Mormonism is so rich in doctrine, so expansive in its teachings, that we may be too easily distracted from this one cardinal proposition: The Restoration recovered that Christ who is the most remarkable being in the history of religious thought. The Restoration radically reshapes our understanding of his character and role as it emerged in preexistent councils, where he positioned himself to be our spiritual Father and to reunite us with our Heavenly Family, committing himself with unparalleled devotion to the project of our return. The Restoration reclaims Christ’s Atonement as an act of healing. It reconstitutes us as whole beings by transmuting the damage and pain endured in life’s educative crucible into sanctifying suffering that expands our capacity to receive and give love. Then Jesus invites us to share in his work of healing and saving. The Restoration also reconstructs judgment and salvation: the first as a process of self-understanding and self-revelation that is merciful and formative, the second as an eternal process by which an infinitely devoted Healer will work tirelessly to draw us ever onward into eternal realms of belonging.

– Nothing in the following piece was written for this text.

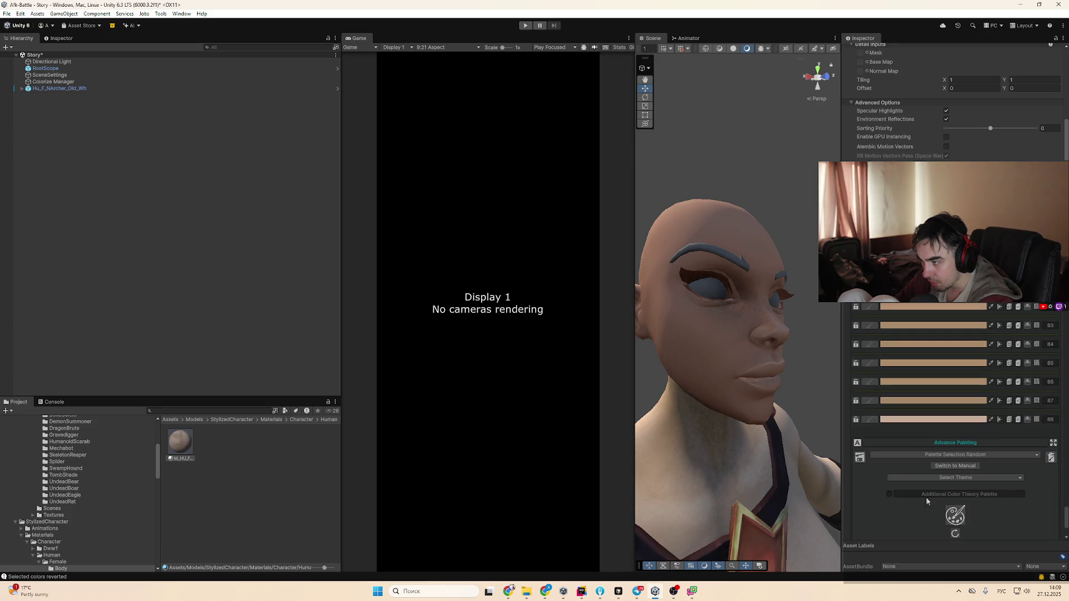
Override BaseData with the current colours, check row 7's colour, and toggle copy/paste mode
click(1050, 457)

The Crucible of Doubt (2014)

Deseret Book

In writing about the nature of Faith, Augustine said that sometimes, our understanding cannot resolve a choice between alternatives, "because of an apparent equality of the motives for both sides. This is the state of one in doubt." In such a circumstance, where knowledge is insufficient to impel us toward belief or non-belief, "our understanding is determined by the will, which chooses to assent to one side definitely and precisely because of something which is enough to move the will, though not enough to move the understanding." Faith, in other words, is ultimately a choice. But the possibility of faith is influenced by the assumptions and paradigms that may constrain and shape one’s religious quest. As Daniel Dennett writes, "philosophy… is what you have to do until you figure out what questions you should have been asking in the first place." Genuine questions, to use Gadamer’s expression, entail risk, put our prejudices into play, and expose us to unknown consequences. This book invites us to approach our spiritual journey, by embracing that risk, and by reconsidering the value of doubt as a catalyst rather than an obstacle to faith.


The God Who Weeps (2012)

Deseret Book

In this personal account, the authors survey five fundamentals about the universe that our place in it inherent in the LDS faith tradition. Woven together into a coherent tapestry, they constitute a holistic narrative that challenges conventional Christian theologies, addressing the questions where we came from, why we are here, and what might await us in the "undiscovered country."

  1. God is a personal entity, having a heart that beats in sympathy with human hearts, feeling our joy and sorrowing over our pain.

  2. Humans lived as spirit beings in the presence of God before we were born into this mortal life.

  3. Mortality is an ascent, not a fall, and we carry infinite potential into a world of sin and sorrow.

  4. God has the desire and the power to unite and elevate the entire human family in a kingdom of heaven.

  5. That Heaven will consist of those relationships that matter most to us in the here and now.